HP's new Multi Jet Fusion 3D printer.Credit: HP
HP's announcement this week that it's entering the 3D printing market with an industrial machine that is 10 times faster and 50% cheaper than current systems, immediately brought out the online snark.
"The question is, will it print a prototype that's just in black if you're out of Yellow polymer?" Reddit user ILikeLenexa wondered.
"3D printing from the company that charges the moon and stars for ink refills? Full vendor lock in? I don't think so..." wrote another named TotalWaffle.
Cynicism aside, HP is a $112 billion company whose products span the corporate and consumer marketplace, and it can bring to bear 30 years of 2D printer R&D on the 3D printer space.
Simply put, the move is unprecedented.
"There's a lot of parallels between document printing and 3D printing, so our company's been looking at HP for a long time, thinking it's an excellent candidate to enter this market place," said Terry Wohlers, president of research firm Wohlers Associates.

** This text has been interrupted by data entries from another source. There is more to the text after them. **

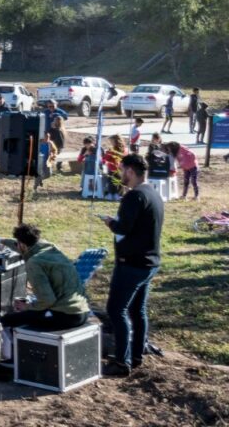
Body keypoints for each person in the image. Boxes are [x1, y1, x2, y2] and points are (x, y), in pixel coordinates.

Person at [97, 154, 164, 377]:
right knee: (137, 310)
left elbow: (123, 228)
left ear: (130, 171)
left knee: (116, 310)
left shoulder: (134, 197)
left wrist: (109, 222)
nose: (119, 173)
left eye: (122, 169)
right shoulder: (153, 192)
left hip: (132, 264)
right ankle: (136, 356)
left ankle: (122, 362)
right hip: (149, 262)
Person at [0, 224, 90, 356]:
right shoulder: (50, 248)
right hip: (82, 310)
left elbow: (47, 300)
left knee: (7, 320)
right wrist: (3, 241)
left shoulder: (34, 263)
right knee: (29, 314)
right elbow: (25, 248)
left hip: (66, 316)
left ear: (22, 244)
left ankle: (10, 359)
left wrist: (27, 306)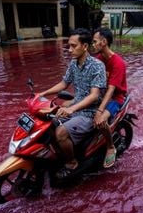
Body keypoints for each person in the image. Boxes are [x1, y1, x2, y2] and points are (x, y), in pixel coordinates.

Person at [39, 28, 106, 178]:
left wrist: (72, 108)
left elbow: (94, 95)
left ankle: (72, 162)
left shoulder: (97, 66)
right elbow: (63, 84)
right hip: (74, 107)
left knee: (60, 133)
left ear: (85, 46)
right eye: (69, 46)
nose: (69, 50)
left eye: (73, 46)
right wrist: (42, 93)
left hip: (90, 112)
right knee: (48, 123)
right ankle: (63, 153)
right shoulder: (73, 63)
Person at [92, 27, 127, 168]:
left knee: (100, 121)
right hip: (101, 95)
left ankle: (110, 146)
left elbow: (111, 90)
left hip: (115, 98)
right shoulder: (99, 59)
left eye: (95, 42)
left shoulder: (118, 63)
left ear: (104, 42)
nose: (93, 45)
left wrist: (100, 111)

Recently, Wohlers said he was given a demonstration of HP's new Multi Jet Fusion printer and was "blown away" by the speed, quality, feature details of printed items and by the brilliant colors it produces.
"It's better than I expected. It's many times faster than anything on the market," he said. "It's something that is vastly different than what has even been developed before."

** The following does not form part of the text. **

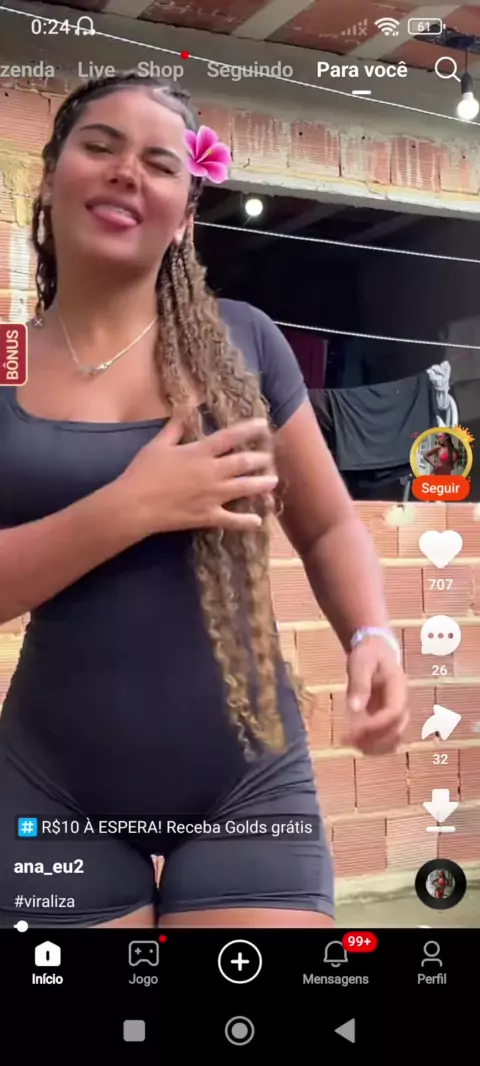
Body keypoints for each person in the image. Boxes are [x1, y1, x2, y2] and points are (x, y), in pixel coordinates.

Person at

In the 3D printing world, buzz about an HP entry has been going on for the past year, and it has evoked both anticipation among those who use 3D printers and fear within the small but fast growing community of 3D machine manufacturers.
Stratasys, the largest maker of 3D printers today, and a company that regularly sees 60% year over year revenue growth, said HP's entry is far from frightening. "This activity will bring more awareness, and it will lift the overall space. We see it as a big opportunity for the industry," the company said in a response to a Computerworld request for comment.

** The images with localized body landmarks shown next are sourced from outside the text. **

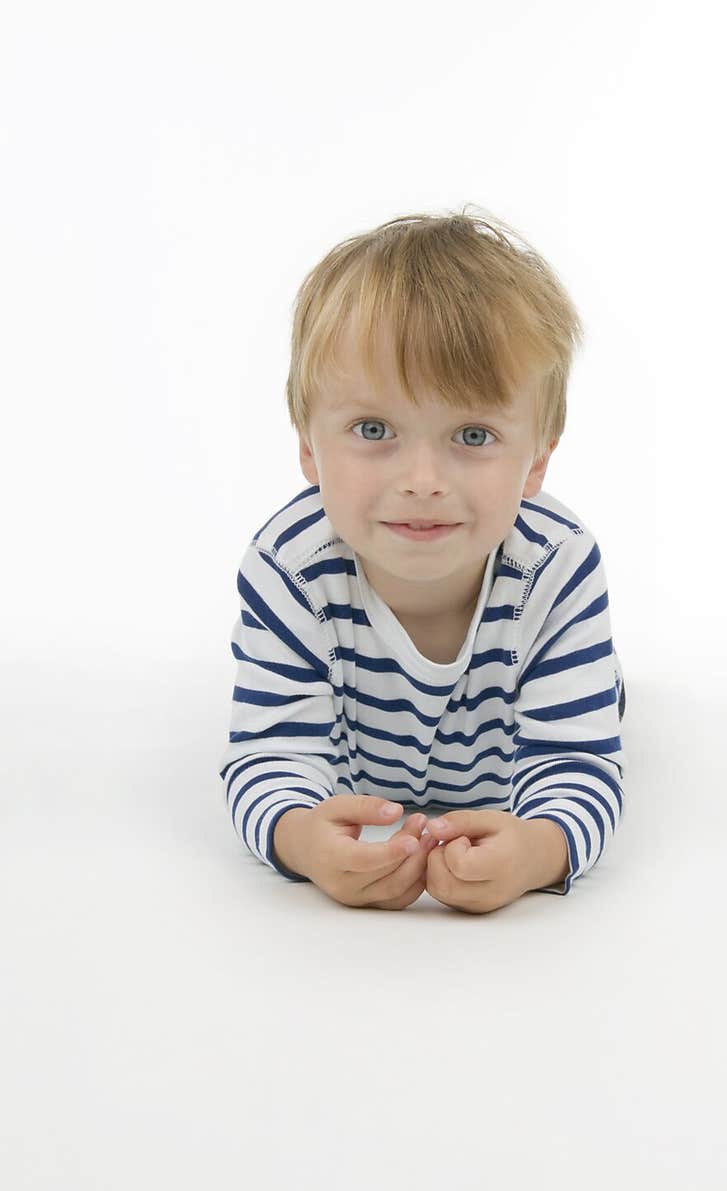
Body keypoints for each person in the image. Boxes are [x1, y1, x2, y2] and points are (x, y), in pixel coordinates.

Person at [218, 207, 627, 913]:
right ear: (310, 447)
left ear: (538, 459)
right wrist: (303, 841)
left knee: (592, 708)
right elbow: (268, 757)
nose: (423, 479)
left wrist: (539, 849)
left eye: (473, 433)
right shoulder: (290, 569)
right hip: (365, 771)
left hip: (515, 750)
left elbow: (579, 767)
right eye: (373, 429)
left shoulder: (555, 568)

Wohlers said that while 3D printing is still in its "early days" HP's move will accelerate growth in ways never seen.
"HP's new 3D printer, if people see that and they're not blown away, then they don't understand what it takes to built parts using conventional manufacturing," Wohlers said. "It's not only a game changer, it's going to rewrite the rules in the 3D printing industry."
3D printing, which has been around since the 1980s, has mainly been used to more quickly produce prototypes -- a process known as rapid prototyping through additive manufacturing. Rapid prototyping with additive manufacturing slashes development time and costs because test parts no longer need to be sent off to a design firm and then cut on a giant machine tool lathe from blocks of metal or other materials. With that method, it's one mistake and back to the drawing board.